If you have used templates provided in this blog to launch VPC and EC2 instance, delete the EC2 CloudFormation stack and then VPC template.
Conclusion
Now you can deploy AWS Control Tower in an existing AWS Organization. In this post, I have shown you how to enroll your existing AWS accounts in your AWS Organization into AWS Control Tower environment. By using the procedure in this post, you can programmatically enroll a single account or all the accounts within an organizational unit into an AWS Control Tower environment.
Now that governance has been extended to these accounts, you can also provision new AWS accounts in just a few clicks and have your accounts conform to your company-wide policies.
Additionally, you can use Customizations for AWS Control Tower to apply custom templates and policies to your accounts.
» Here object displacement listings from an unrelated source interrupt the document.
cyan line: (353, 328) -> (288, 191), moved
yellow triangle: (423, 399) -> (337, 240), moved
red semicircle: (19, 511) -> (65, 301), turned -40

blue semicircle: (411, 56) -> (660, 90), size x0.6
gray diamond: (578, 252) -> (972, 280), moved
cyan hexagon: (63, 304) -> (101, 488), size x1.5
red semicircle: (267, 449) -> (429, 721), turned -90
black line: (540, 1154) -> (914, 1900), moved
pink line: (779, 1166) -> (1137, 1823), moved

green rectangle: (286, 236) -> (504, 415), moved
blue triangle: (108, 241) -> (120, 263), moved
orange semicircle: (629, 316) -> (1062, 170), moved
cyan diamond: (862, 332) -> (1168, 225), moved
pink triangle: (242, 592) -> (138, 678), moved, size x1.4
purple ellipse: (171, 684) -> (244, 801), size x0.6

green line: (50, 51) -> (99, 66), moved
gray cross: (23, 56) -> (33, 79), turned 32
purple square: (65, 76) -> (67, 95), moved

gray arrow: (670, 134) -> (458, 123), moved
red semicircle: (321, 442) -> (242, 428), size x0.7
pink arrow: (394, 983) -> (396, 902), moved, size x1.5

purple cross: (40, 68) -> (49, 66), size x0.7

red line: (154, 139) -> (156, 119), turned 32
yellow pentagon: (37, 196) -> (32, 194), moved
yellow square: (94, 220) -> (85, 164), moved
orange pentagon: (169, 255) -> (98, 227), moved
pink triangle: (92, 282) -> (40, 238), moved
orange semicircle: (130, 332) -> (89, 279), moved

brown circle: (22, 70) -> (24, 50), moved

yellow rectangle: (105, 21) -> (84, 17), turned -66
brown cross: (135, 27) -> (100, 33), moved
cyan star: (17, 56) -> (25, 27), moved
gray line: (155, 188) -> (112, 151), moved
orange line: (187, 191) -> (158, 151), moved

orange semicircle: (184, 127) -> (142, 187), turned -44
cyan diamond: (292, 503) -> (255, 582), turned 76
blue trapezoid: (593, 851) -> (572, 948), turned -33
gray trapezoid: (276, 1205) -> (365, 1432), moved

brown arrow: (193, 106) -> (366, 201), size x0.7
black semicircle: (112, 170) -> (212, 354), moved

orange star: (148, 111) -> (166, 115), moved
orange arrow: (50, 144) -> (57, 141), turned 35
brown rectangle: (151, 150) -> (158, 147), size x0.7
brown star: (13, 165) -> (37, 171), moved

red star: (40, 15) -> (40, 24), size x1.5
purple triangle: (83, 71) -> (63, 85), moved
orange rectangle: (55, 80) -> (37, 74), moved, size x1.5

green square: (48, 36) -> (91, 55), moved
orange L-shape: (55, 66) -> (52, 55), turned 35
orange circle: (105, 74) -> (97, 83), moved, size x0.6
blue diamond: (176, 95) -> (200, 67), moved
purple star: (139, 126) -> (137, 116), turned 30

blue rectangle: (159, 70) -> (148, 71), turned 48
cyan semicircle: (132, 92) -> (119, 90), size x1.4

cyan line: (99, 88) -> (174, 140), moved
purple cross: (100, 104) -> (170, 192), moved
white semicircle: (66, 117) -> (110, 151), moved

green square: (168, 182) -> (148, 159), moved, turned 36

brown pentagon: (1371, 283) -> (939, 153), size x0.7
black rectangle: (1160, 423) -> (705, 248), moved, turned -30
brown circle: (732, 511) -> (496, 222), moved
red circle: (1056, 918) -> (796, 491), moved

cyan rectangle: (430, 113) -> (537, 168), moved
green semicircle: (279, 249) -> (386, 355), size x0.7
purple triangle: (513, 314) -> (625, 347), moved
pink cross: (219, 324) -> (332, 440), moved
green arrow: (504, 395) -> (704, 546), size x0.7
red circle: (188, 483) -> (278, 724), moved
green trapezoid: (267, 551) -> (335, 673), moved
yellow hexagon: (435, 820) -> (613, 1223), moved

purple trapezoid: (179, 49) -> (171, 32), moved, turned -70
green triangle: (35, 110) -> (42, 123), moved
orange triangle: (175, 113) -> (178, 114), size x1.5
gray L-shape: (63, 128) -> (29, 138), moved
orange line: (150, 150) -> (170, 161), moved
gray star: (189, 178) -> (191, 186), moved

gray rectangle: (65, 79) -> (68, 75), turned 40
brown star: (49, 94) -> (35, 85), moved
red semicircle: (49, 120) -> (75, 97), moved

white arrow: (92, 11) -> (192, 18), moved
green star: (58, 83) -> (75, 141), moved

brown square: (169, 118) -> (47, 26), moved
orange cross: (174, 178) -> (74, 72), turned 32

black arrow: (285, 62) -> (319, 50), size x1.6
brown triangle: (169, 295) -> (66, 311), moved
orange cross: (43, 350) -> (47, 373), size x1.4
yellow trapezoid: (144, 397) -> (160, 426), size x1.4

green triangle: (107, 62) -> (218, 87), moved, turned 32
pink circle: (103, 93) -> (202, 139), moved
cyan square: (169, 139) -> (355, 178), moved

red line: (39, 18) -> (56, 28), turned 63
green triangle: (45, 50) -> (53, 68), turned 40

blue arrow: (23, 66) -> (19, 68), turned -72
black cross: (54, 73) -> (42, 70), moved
With custom templates, you can deploy new resources or apply additional custom policies to the existing and new accounts. This solution integrates with AWS Control Tower lifecycle events to ensure that resource deployments stay in sync with your landing zone. For example, when a new account is created using the AWS Control Tower account factory, the solution ensures that all resources attached to the account’s OUs are automatically deployed.